Saved data entries:
---*---

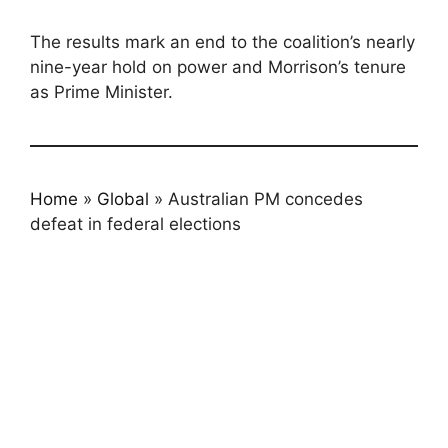
The results mark an end to the coalition’s nearly
nine-year hold on power and Morrison’s tenure
as Prime Minister.
Home
»
Global
»
Australian PM concedes
defeat in federal elections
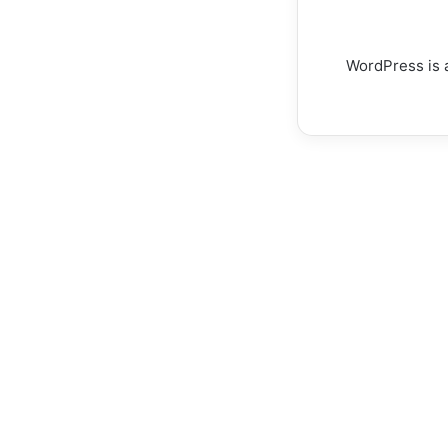
WordPress is a
How
Estate
Agents
CRM
Systems
Enable
Better
Buyer
How Esta
Outcomes
and
Systems E
Competitive
Buyer Ou
Advantage
Competiti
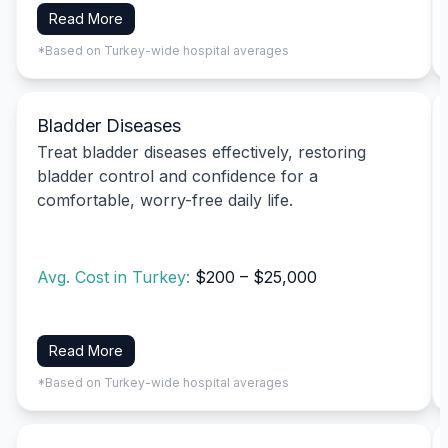
Read More
*Based on Turkey-wide hospital averages
Bladder Diseases
Treat bladder diseases effectively, restoring
bladder control and confidence for a
comfortable, worry-free daily life.
Avg. Cost in Turkey:
$200 – $25,000
Read More
*Based on Turkey-wide hospital averages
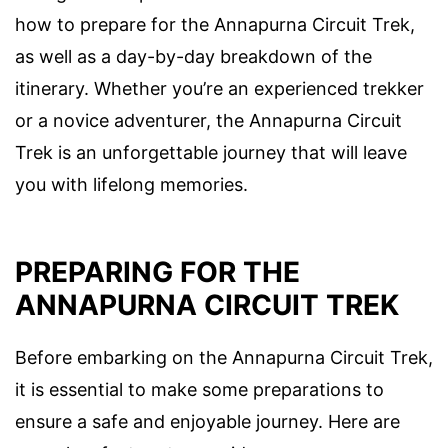
how to prepare for the Annapurna Circuit Trek,
as well as a day-by-day breakdown of the
itinerary. Whether you’re an experienced trekker
or a novice adventurer, the Annapurna Circuit
Trek is an unforgettable journey that will leave
you with lifelong memories.
PREPARING FOR THE
ANNAPURNA CIRCUIT TREK
Before embarking on the Annapurna Circuit Trek,
it is essential to make some preparations to
ensure a safe and enjoyable journey. Here are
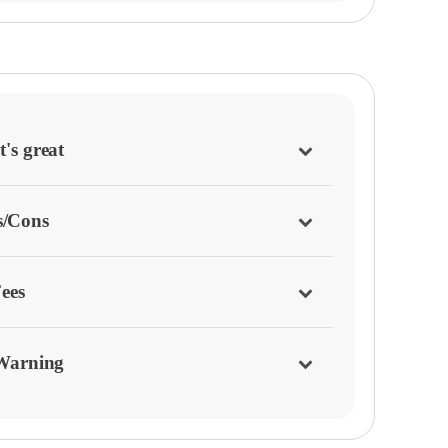
's great
s/Cons
ees
Warning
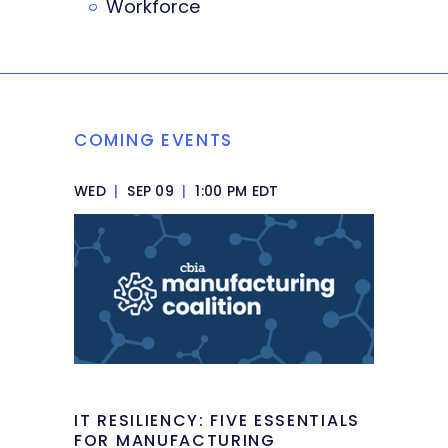
Workforce
COMING EVENTS
WED
|
SEP 09
|
1:00 PM EDT
IT RESILIENCY: FIVE ESSENTIALS
FOR MANUFACTURING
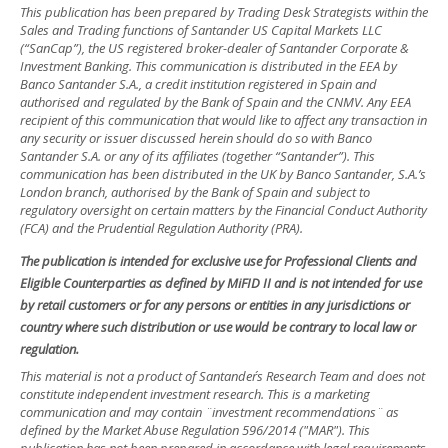
This publication has been prepared by Trading Desk Strategists within the
Sales and Trading functions of Santander US Capital Markets LLC
(“SanCap”), the US registered broker-dealer of Santander Corporate &
Investment Banking. This communication is distributed in the EEA by
Banco Santander S.A., a credit institution registered in Spain and
authorised and regulated by the Bank of Spain and the CNMV. Any EEA
recipient of this communication that would like to affect any transaction in
any security or issuer discussed herein should do so with Banco
Santander S.A. or any of its affiliates (together “Santander”). This
communication has been distributed in the UK by Banco Santander, S.A.’s
London branch, authorised by the Bank of Spain and subject to
regulatory oversight on certain matters by the Financial Conduct Authority
(FCA) and the Prudential Regulation Authority (PRA).
The publication is intended for exclusive use for Professional Clients and
Eligible Counterparties as defined by MiFID II and is not intended for use
by retail customers or for any persons or entities in any jurisdictions or
country where such distribution or use would be contrary to local law or
regulation.
This material is not a product of Santander´s Research Team and does not
constitute independent investment research. This is a marketing
communication and may contain ¨investment recommendations¨ as
defined by the Market Abuse Regulation 596/2014 ("MAR"). This
publication has not been prepared in accordance with legal requirements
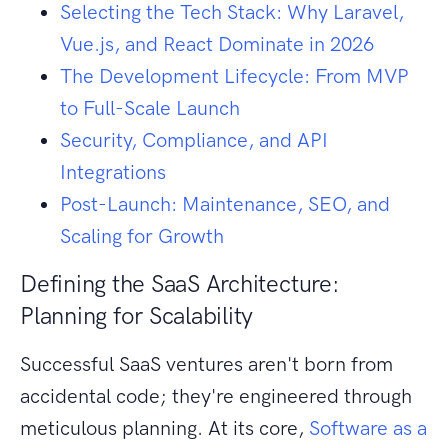
Selecting the Tech Stack: Why Laravel,
Vue.js, and React Dominate in 2026
The Development Lifecycle: From MVP
to Full-Scale Launch
Security, Compliance, and API
Integrations
Post-Launch: Maintenance, SEO, and
Scaling for Growth
Defining the SaaS Architecture:
Planning for Scalability
Successful SaaS ventures aren't born from
accidental code; they're engineered through
meticulous planning. At its core,
Software as a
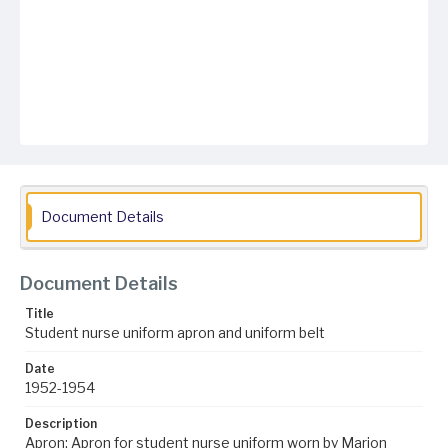
Document Details
Document Details
Title
Student nurse uniform apron and uniform belt
Date
1952-1954
Description
Apron: Apron for student nurse uniform worn by Marion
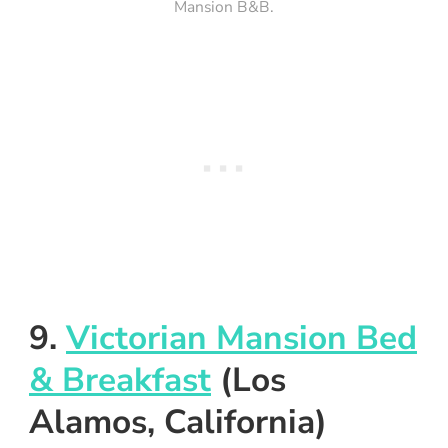
Mansion B&B.
9.
Victorian Mansion Bed
& Breakfast
(Los
Alamos, California)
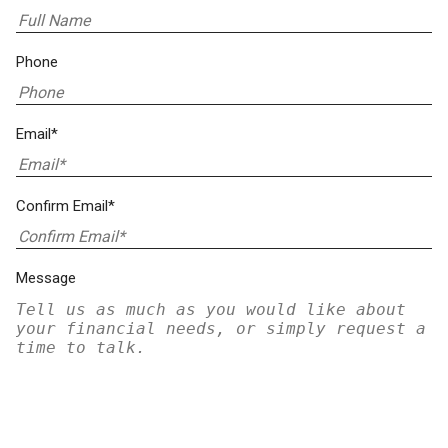
Phone
Email*
Confirm Email*
Message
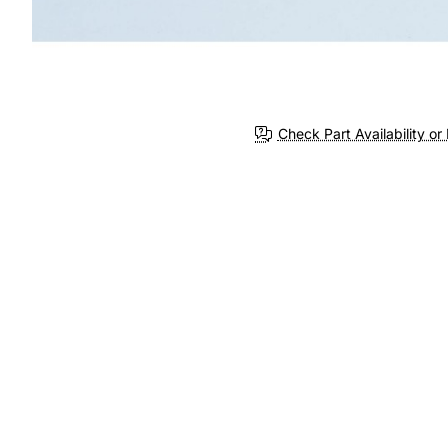
Check Part Availability or 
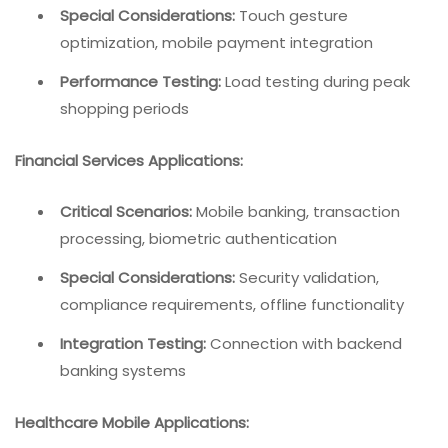
Special Considerations:
Touch gesture
optimization, mobile payment integration
Performance Testing:
Load testing during peak
shopping periods
Financial Services Applications:
Critical Scenarios:
Mobile banking, transaction
processing, biometric authentication
Special Considerations:
Security validation,
compliance requirements, offline functionality
Integration Testing:
Connection with backend
banking systems
Healthcare Mobile Applications:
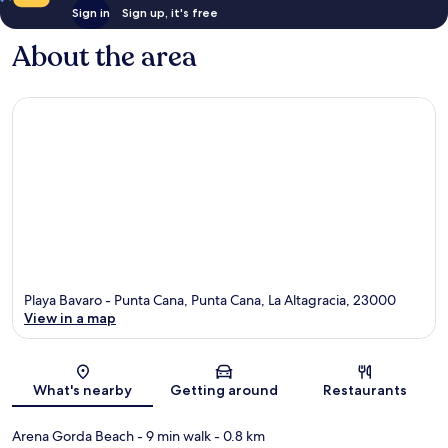
Sign in
Sign up, it's free
About the area
Playa Bavaro - Punta Cana, Punta Cana, La Altagracia, 23000
View in a map
Map
What's nearby
Getting around
Restaurants
Arena Gorda Beach
- 9 min walk
- 0.8 km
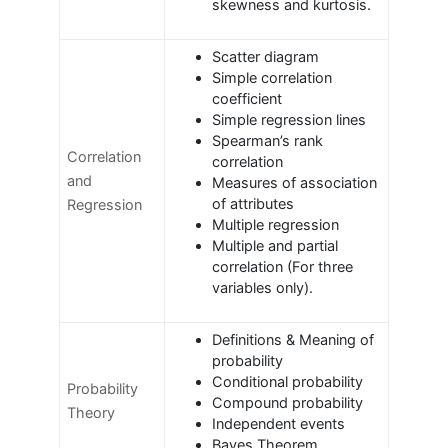
skewness and kurtosis.
Scatter diagram
Simple correlation
coefficient
Simple regression lines
Spearman’s rank
Correlation
correlation
and
Measures of association
of attributes
Regression
Multiple regression
Multiple and partial
correlation (For three
variables only).
Definitions & Meaning of
probability
Conditional probability
Probability
Compound probability
Theory
Independent events
Bayes Theorem.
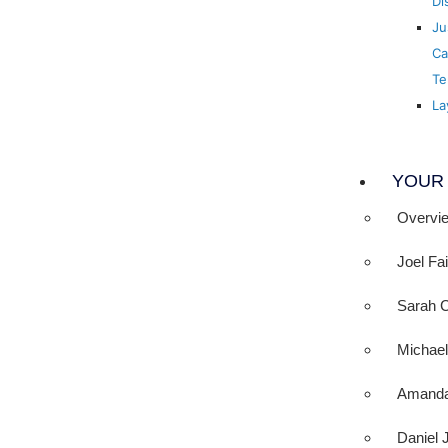
Di
Ju
Ca
Te
La
YOUR
Overvi
Joel Fa
Sarah 
Michae
Amanda
Daniel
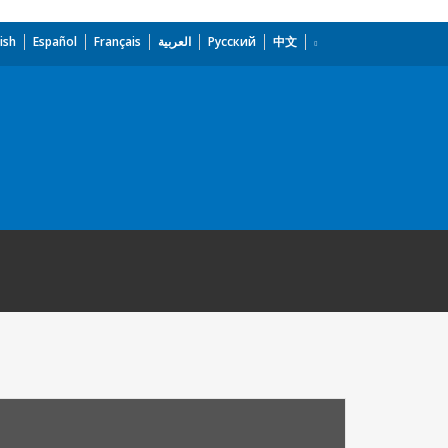
ish
Español
Français
العربية
Русский
中文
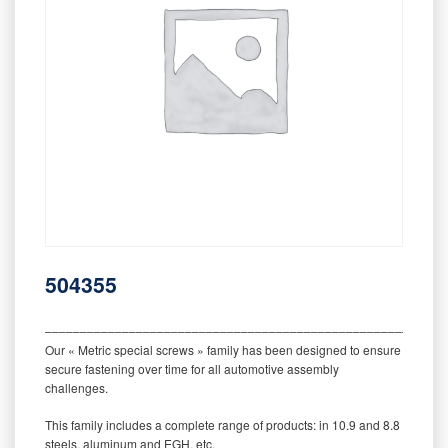
504355
‒‒‒‒‒‒‒‒‒‒‒‒‒‒‒‒‒‒‒‒‒‒‒‒‒‒‒‒‒‒‒‒‒‒‒‒‒‒‒‒‒‒‒‒‒‒‒‒‒‒‒‒‒‒‒‒‒
Our « Metric special screws » family has been designed to ensure
secure fastening over time for all automotive assembly
challenges.
This family includes a complete range of products: in 10.9 and 8.8
steels, aluminum and EGH, etc.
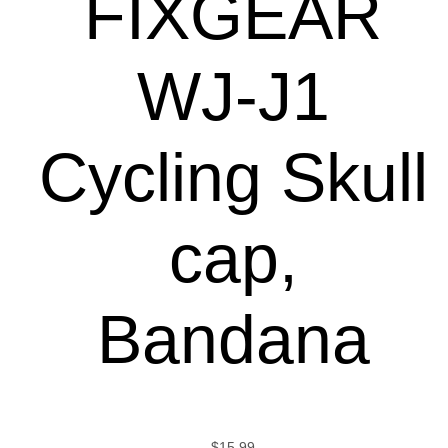
FIXGEAR
WJ-J1
Cycling Skull
cap,
Bandana
$
15.99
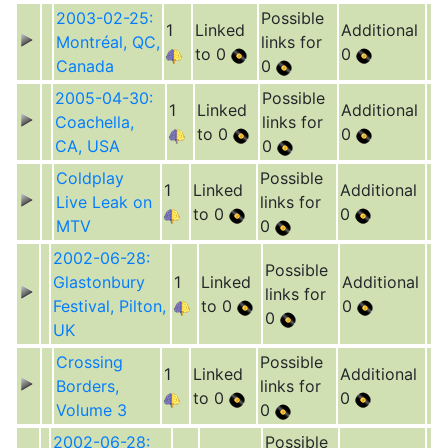
2003-02-25:
Possible
1
Linked
Additional
Montréal, QC,
links for
to 0
0
Canada
0
2005-04-30:
Possible
1
Linked
Additional
Coachella,
links for
to 0
0
CA, USA
0
Coldplay
Possible
1
Linked
Additional
Live Leak on
links for
to 0
0
MTV
0
2002-06-28:
Possible
Glastonbury
1
Linked
Additional
links for
Festival, Pilton,
to 0
0
0
UK
Crossing
Possible
1
Linked
Additional
Borders,
links for
to 0
0
Volume 3
0
2002-06-28:
Possible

---*---

== TASK GOAL ==
Nothing but the lines from the start of the records through the line holding "Trek is an unforgettable" should be printed, exactly as written and with the pictures left out.

== OUTPUT FOR THIS TASK ==
The results mark an end to the coalition’s nearly
nine-year hold on power and Morrison’s tenure
as Prime Minister.
Home
»
Global
»
Australian PM concedes
defeat in federal elections
WordPress is a
How
Estate
Agents
CRM
Systems
Enable
Better
Buyer
How Esta
Outcomes
and
Systems E
Competitive
Buyer Ou
Advantage
Competiti
Read More
*Based on Turkey-wide hospital averages
Bladder Diseases
Treat bladder diseases effectively, restoring
bladder control and confidence for a
comfortable, worry-free daily life.
Avg. Cost in Turkey:
$200 – $25,000
Read More
*Based on Turkey-wide hospital averages
how to prepare for the Annapurna Circuit Trek,
as well as a day-by-day breakdown of the
itinerary. Whether you’re an experienced trekker
or a novice adventurer, the Annapurna Circuit
Trek is an unforgettable journey that will leave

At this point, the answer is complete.